> _SOURCE TEXT_:
With less than 50 days to go before the 2026 World Cup kicks off across the US, Canada, and Mexico, I wanted to share a project I've been working on that brings together a few pieces of the Qlik platform I think work really well together: Choose Your Champion 2026.

It's a web app where anyone can fill out their World Cup bracket, get AI-powered predictions for every possible matchup in the tournament powered by Qlik Predict, explore historical World Cup data, and compete on a leaderboard as the competition unfolds.

You can try it here: https://webapps.qlik.com/choose-your-champion-2026/index.html#/ 

Screenshot 2026-04-24 at 7.11.24 AM.png

The app is powered by Qlik, with Qlik Cloud Analytics for the data model and Historical Analysis, Qlik Predict for the matchup predictions, and various Qlik APIs to wire everything into a React front-end.

In this post, I'll walk through how the predictions work under the hood, because that was the most interesting piece to build.

What's in the app:

Choose Your Champion is broken into 4 parts:

  • Build a bracket: Pick your group stage winners, advance teams through the knockout rounds, and lock in your champion.

 

  • Check the predictions: For every possible matchup in the tournament, the app surfaces a Qlik Predict generated win probability for each team plus a draw probability. When you're unsure about a matchup, you can pull up the prediction and use it to decide which team advances.

> _Entries from a dataset_:
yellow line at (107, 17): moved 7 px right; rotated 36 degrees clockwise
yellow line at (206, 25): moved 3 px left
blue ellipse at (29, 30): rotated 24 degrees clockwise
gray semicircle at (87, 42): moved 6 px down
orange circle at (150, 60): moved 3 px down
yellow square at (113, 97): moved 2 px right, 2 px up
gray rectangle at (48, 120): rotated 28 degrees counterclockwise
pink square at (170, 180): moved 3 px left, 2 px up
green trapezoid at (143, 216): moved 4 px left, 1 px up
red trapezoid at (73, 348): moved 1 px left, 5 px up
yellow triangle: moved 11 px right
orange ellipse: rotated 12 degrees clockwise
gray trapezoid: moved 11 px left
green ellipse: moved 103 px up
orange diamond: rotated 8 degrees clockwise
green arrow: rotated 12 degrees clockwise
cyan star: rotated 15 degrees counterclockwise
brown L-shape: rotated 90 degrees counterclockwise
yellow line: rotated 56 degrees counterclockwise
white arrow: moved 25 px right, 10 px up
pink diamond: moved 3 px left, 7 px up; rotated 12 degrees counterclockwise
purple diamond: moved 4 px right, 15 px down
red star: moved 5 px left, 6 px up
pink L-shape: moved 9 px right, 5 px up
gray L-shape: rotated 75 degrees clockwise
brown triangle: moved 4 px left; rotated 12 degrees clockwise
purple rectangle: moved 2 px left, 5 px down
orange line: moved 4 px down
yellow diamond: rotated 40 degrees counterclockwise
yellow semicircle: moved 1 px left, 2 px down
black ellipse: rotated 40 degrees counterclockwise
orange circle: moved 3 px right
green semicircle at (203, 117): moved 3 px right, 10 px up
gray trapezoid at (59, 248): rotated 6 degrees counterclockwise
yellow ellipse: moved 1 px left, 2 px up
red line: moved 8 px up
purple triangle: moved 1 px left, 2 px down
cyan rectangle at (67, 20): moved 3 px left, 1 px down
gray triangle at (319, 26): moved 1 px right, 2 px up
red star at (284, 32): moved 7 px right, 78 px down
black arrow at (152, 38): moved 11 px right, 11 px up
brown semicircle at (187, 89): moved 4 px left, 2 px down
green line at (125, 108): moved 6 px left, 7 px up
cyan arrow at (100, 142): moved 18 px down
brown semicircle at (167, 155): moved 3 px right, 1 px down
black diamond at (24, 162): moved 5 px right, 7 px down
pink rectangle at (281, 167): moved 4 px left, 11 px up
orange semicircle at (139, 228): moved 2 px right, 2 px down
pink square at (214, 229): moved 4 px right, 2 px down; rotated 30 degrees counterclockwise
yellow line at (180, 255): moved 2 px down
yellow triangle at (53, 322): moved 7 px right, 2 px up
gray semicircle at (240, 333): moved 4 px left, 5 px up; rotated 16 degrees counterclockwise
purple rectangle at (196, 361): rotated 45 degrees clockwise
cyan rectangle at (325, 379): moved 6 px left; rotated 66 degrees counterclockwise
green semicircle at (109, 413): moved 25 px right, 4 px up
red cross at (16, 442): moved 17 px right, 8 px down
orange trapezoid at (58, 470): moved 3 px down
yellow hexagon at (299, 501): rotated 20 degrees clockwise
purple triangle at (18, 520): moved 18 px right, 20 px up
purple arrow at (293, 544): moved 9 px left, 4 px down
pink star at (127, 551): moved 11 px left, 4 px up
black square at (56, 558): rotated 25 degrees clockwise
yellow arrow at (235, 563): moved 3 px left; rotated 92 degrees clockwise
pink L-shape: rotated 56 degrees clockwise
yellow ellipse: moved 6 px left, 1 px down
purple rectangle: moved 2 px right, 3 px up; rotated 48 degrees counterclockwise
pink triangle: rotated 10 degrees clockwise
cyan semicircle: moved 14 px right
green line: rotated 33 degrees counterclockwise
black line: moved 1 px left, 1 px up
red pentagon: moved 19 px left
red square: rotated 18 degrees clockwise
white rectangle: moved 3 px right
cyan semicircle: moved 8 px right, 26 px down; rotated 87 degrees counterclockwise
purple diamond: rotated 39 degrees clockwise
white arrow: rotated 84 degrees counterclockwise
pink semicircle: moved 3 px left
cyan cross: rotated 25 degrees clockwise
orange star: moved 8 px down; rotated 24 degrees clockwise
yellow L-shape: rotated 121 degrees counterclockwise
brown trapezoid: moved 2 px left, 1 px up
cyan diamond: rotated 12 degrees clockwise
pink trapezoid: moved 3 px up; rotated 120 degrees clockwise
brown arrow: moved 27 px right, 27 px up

> _DIRECTIONS_:
Please answer these questions from the post about the World Cup bracket app:
(a) Which countries will host the 2026 World Cup?
(b) What handles the matchup predictions in the app?
(c) What front-end do the Qlik APIs connect everything into?

> _FULL OUTPUT_:
(a) The US, Canada, and Mexico.
(b) Qlik Predict.
(c) A React front-end.